Compiler writers have for years used a bag of heuristics to provide error diagnostics. The sophistication of these heuristics increase alongside the sophistication of the type system whose errors they are diagnosing. Heuristics are imperfect, and this work shows that interactive debugging uncovers the root cause of errors when static diagnostics cannot. However, Argus also falls victim to the heuristic. It is not sufficient to simply give developers a whole proof tree and say “there, go digging!” We must also tell developers where to start, which failures are most likely the root cause. For this reason Argus comes with its own set of heuristics to rank failed errors. We want developers on the right debugging track with as few interactions as possible.
Providing the exact root failure is undecidable. The Rust trait system is Turing-complete and thanks to our friend the Halting Problem we cannot guarantee termination of running a Turing-complete program. Debugging is a human problem, not an algorithmic problem. Therefore we cannot expect that Argus, or any tool, be able to accurately localize arbitrary program errors algorithmically. Indeed there are even problems where there doesn’t exist only one failure, but a set of failures working together. (See
Conjunct Analysis
Imagine snipping the And–Or tree along the Or relations. Doing so produces a forest of failed trees.Each tree is a failure otherwise the initial goal wouldn’t have failed. Each tree in the forest has no branching except for a failed conjunctive set at its leaf. See
Conjunct analysis uses three metrics to determine whether or not a set contains interesting failed goals. The depth of the failed conjunct, the number of known principle types, and the ratio of conjunct size to the number of known principle types. Conjuncts are interesting if any of these metrics lie more than one standard deviation outside the average for all sets.

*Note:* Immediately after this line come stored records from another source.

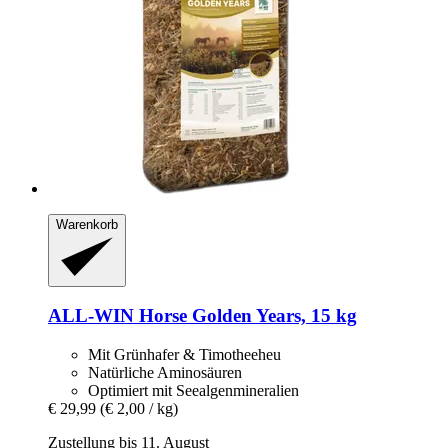
Warenkorb
ALL-WIN Horse
Golden Years, 15 kg
Mit Grünhafer & Timotheeheu
Natürliche Aminosäuren
Optimiert mit Seealgenmineralien
€ 29,99
(€ 2,00 / kg)
Zustellung bis 11. August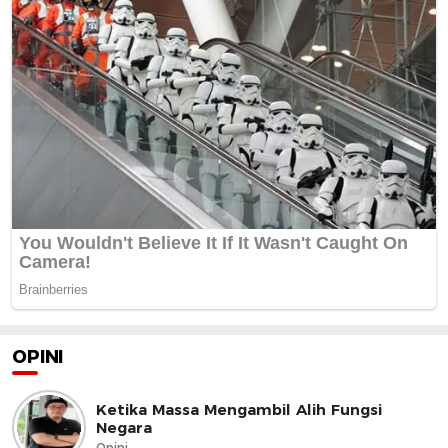
OPINI
Ketika Massa Mengambil Alih Fungsi
Negara
Opini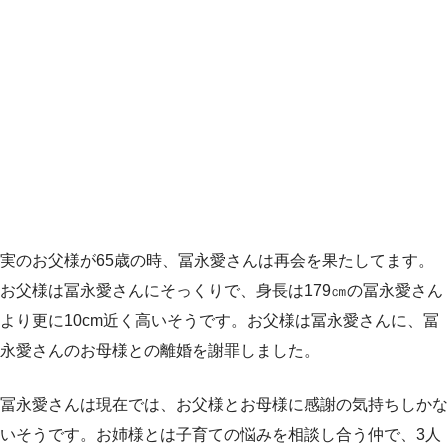
実のお父様が65歳の時、冨永愛さんは再会を果たしてます。
お父様は冨永愛さんにそっくりで、身長は179㎝の冨永愛さん
より更に10cm近く高いそうです。お父様は冨永愛さんに、冨
永愛さんのお母様との離婚を謝罪しました。
冨永愛さんは現在では、お父様とお母様に感謝の気持ちしかな
いそうです。お姉様とは子育ての悩みを相談し合う仲で、3人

Depth Trait solving is a fail fast process. This means that if there isn’t enough information at any point the process stops along its current branch and returns an ambiguous response. Failures deep in the proof tree indicate that the solver was able to go further along the current branch. Progress was made. Intuitively we can think of the solver as being closer to a solution in a deep failure than in a shallow one. This metric helps combat Prolog-style unification failures when many inference variables remain unsolved. Refer back to the running example using the Axum Handler trait. The library uses macros to generate the trait implementation rule for functions of arity zero to sixteen. If the function used as a handler has arity two, this means there will be fourteen candidates whose rule head does not properly unify with the function type. Unification failures are shallow. The candidate that properly unifies with the rule head, in this case of function arity two, will result in the rule subgoals being solved for—at a greater depth. Appealing to this intuition we conclude the general rule that deep failures are more interesting than shallow ones.
Number of known principle types A trait goal of the form Type: Trait has principle type: Type. Of course obligations have a left-hand-side type, why make this distinction? Trait solving in Rust is interleaved with type inference. Many goals may start looking like 0?: Trait, where 0? is an inference variable. Its type is currently unknown, referring back to the goal, this goal has an unknown principle type. These goals are often answered with ‘ambiguous’ by the trait solver, but may produce a set of additional constraints on the inference variable. We may learn that 0? = Vec<1?>, meaning the inference variable is a vector whose type parameter remains unknown. Note that the goal Vec<1?>: Trait has a known principle type. As a metric we favor groups that have a higher number of known principle types. They are more interesting than groups with remaining inference variables, which are bound to fail by construction.
Ratio of size by known principle types Again using the number of known principle types we can additionally take into account the group size. Let us say there exist two groups, each with ten obligations with known principle types. Is one more interesting than the other if the groups have sizes 10 and 100? We argue yes. Small groups with a high number of known principle types are more interesting. Their data is more concrete. Failures are more concrete. This leads to the third metric, the ratio of group size by the number of known principle types; this favors smaller groups with more concrete information to aid debugging.
The proposed list of metrics is by no means exhaustive and will likely be extended in the future to analyze conjunctive sets more thoroughly. See
Subgoal Analysis
Analyzing sets of failed goals together is how we catch all interesting obligations. This does not mean that all members of an interesting set are themselves interesting. To throw out these wolves in sheep’s clothing we partition the set of interesting groups one more time, throwing out individual obligations that are uninteresting.
In this context an interesting obligation is one that provides concrete information. This happens in one of two ways, either its principle type is known, or the obligation resulted in “no” or “maybe: overflow.” Ambiguous obligations with unknown principle types are automatically thrown out. They provide the least amount of debugging help. This naïve partion is sufficient to remove obligations that produce visual noise and little useful information. They are however still available in the bottom-up debugging list, just at a lower rank.